→ **BLOQUE DE TEXTO**
::::::

La Navidad al estilo comercial y posmoderno expropia nuestro tiempo y anula la intimidad. Uniforma el pensamiento y neutraliza las costumbres, desnaturaliza las creencias y hace del mundo un enorme centro comercial, con los actores inevitables: la vitrina y sus tentaciones, la propaganda y sus ofertas, y el agobio, la angustia por comprar, por competir, y la gente domesticada, obediente. La masa de autómatas, de consumidores.

::::::

→ **TAREAS DEL EJERCICIO**
a – Pasa a una lista breve el párrafo del texto sobre la Navidad comercial que empieza con «La Navidad al estilo comercial» y conserva sus ideas principales.
b – Sigue escribiendo el texto sobre la Navidad comercial a partir de su última oración.

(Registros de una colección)
::::::

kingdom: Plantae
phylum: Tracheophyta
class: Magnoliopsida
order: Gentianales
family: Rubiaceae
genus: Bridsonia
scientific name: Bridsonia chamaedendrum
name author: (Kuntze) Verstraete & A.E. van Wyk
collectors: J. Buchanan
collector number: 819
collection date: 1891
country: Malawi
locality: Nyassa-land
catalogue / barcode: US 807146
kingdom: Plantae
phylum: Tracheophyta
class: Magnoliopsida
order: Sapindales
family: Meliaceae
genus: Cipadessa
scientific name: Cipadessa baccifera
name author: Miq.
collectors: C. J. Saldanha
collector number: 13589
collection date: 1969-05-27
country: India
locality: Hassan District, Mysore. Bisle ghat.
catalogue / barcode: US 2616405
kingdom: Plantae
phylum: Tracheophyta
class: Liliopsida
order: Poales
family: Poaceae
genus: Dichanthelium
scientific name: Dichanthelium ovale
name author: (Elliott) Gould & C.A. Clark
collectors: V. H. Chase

::::::

→ **LAS RESPUESTAS**
a –
- Nos quita el tiempo y acaba con la intimidad.
- Hace que todos piensen igual, neutraliza las costumbres y desnaturaliza las creencias.
- Convierte el mundo en un enorme centro comercial, con la vitrina y sus tentaciones y la propaganda y sus ofertas.
- Trae agobio y angustia por comprar y por competir.
- Deja a la gente domesticada y obediente, una masa de autómatas y consumidores.

b –
La Navidad a la antigua era asunto de creencias, rituales, familia y tiempo. Había intimidad desde la cual compartir. Había tiempo y, por eso mismo, los días eran fértiles y profundos, dejaban huella, crecían en ellos más ilusiones, había vínculos con más afectos, y los hechos, quizá por escasos, dejaban más recuerdos. No teníamos tantas fotos, ni había casi imágenes, pero se guardaba mejor la idea, la emoción de la mañana de regalos y abuelos, de padres y hermanos, de cosas simples y juguetes de lata. Quedaban las impresiones. Hoy, al ritmo que vivimos, no queda casi nada, solo la impresión pasajera y agobiante de un tumulto más que pasó con su ventolera, su alboroto y su basura. Lector, a usted, ¿que le deja la Navidad: cajas vacías, transitorios festejos, y qué más?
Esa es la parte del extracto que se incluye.